Employee Engagement
Singapore worker says boss criticised her for using all her annual leave, Igniting online debate

The debate struck a broader chord, spotlighting familiar workplace tensions in Singapore and beyond, prompting netizens to remark that this is “exactly why HR is needed.”
Annual leave is meant to be a benefit, not a bargaining chip. But for one employee in Singapore, using the leave she was entitled to become a source of quiet tension at work, and a wider debate online.




The issue surfaced after the employee shared her experience on Reddit in a post titled “Thoughts on employees utilising the entire annual leave entitlement.”
In it, she described feeling “disturbed” by a remark from her boss suggesting she was “maximising” her leave benefits, despite staying entirely within company policy.
The employee, who had returned to work in April after maternity leave, explained that her organisation offers 21 days of annual leave but does not allow unused days to be carried forward. Encashment is only permitted upon resignation.
Having taken little to no leave since her return, she planned ahead to clear her remaining days before the year-end, including a two-week break in December that she had communicated early.
She also pointed out that she had not taken any medical leave since returning from maternity leave.
Even when she was hospitalised earlier in December and granted 10 days of home leave, she took only four days and returned to work early, working remotely to manage her workload. Despite this, her boss reportedly framed her leave usage negatively, contrasting it with his own inability to take time off due to heavy workloads.
According to the employee, he suggested that having leave “doesn’t mean we must utilise it all,” adding that he himself would be forfeiting some of his days.
That comparison struck a nerve. As a junior, entry-level employee, she felt it was unfair to be measured against a senior leader with a different pay grade, responsibilities, and level of autonomy.
“Then what’s the point of giving 21 days of annual leave?” she asked, questioning whether she was wrong for simply using what would otherwise be lost.
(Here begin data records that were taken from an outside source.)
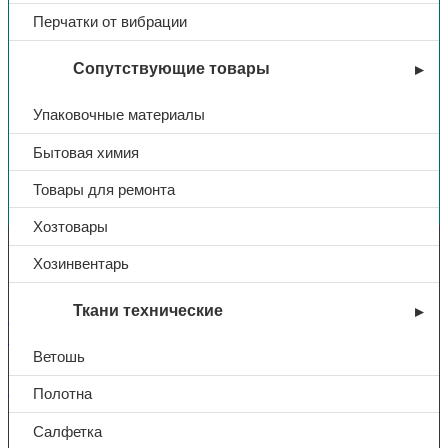
Перчатки от вибрации
Сопутствующие товары
Упаковочные материалы
Бытовая химия
Вы недавно смотрели
Товары для ремонта
Хозтовары
Контакты
Хозинвентарь
Ткани технические
+7 (831) 214-01-31
+7 (831) 214-01-51
Ветошь
101@adk52.ru
Полотна
Салфетка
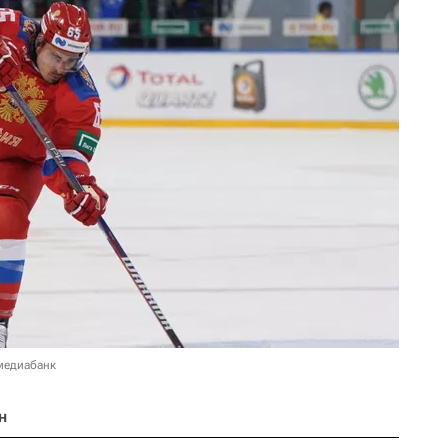
медиабанк
н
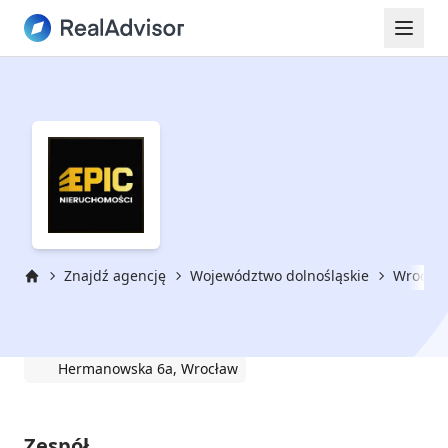
Znajdź agencję
Województwo dolnośląskie
Wrocła
Strona główna
Epic Nieruchomości
Hermanowska 6a, Wrocław
Zespół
The post quickly gained traction, with many commenters pointing the finger not at the employee, but at management practices. One commenter, who identified as working in HR - was blunt: “Just take your leave. They’re annoyed because they don’t want to hire additional manpower to cover work.”

Another argued that consistently excessive workloads are a structural issue, not an employee failing. “If teams are always stretched, that’s a management problem,” they wrote. “They’re trading your health and well-being to make money for the company.”
Perhaps the most ironic twist came from the original poster herself, who responded to one HR comment with a simple line: “I’m a fellow HR too, the irony.”

Another commenter, who identified as a manager, shared a similar experience, noting that leadership support plays a critical role in enabling genuine work-life balance. “I have 21 days of leave too, and I’m clearing two weeks until January,” the commenter wrote. “People will complain, but my direct supervisor told me it’s not my problem if higher-ups didn’t plan manpower properly. My team will be running on a skeleton crew since HR isn’t flexible about carrying leave forward, malicious compliance, but compliance nonetheless.”

The discussion struck a broader chord, highlighting a recurring workplace tension in Singapore and beyond: when leave exists on paper but is subtly discouraged in practice.
As one commenter summed it up, situations like these are “exactly why we need HR” - not just to define policies, but to ensure they are respected in spirit, not just on paper.
At its core, the debate raises a simple question many employees quietly ask themselves: if you’re given leave, but made to feel guilty for using it, is it really a benefit at all?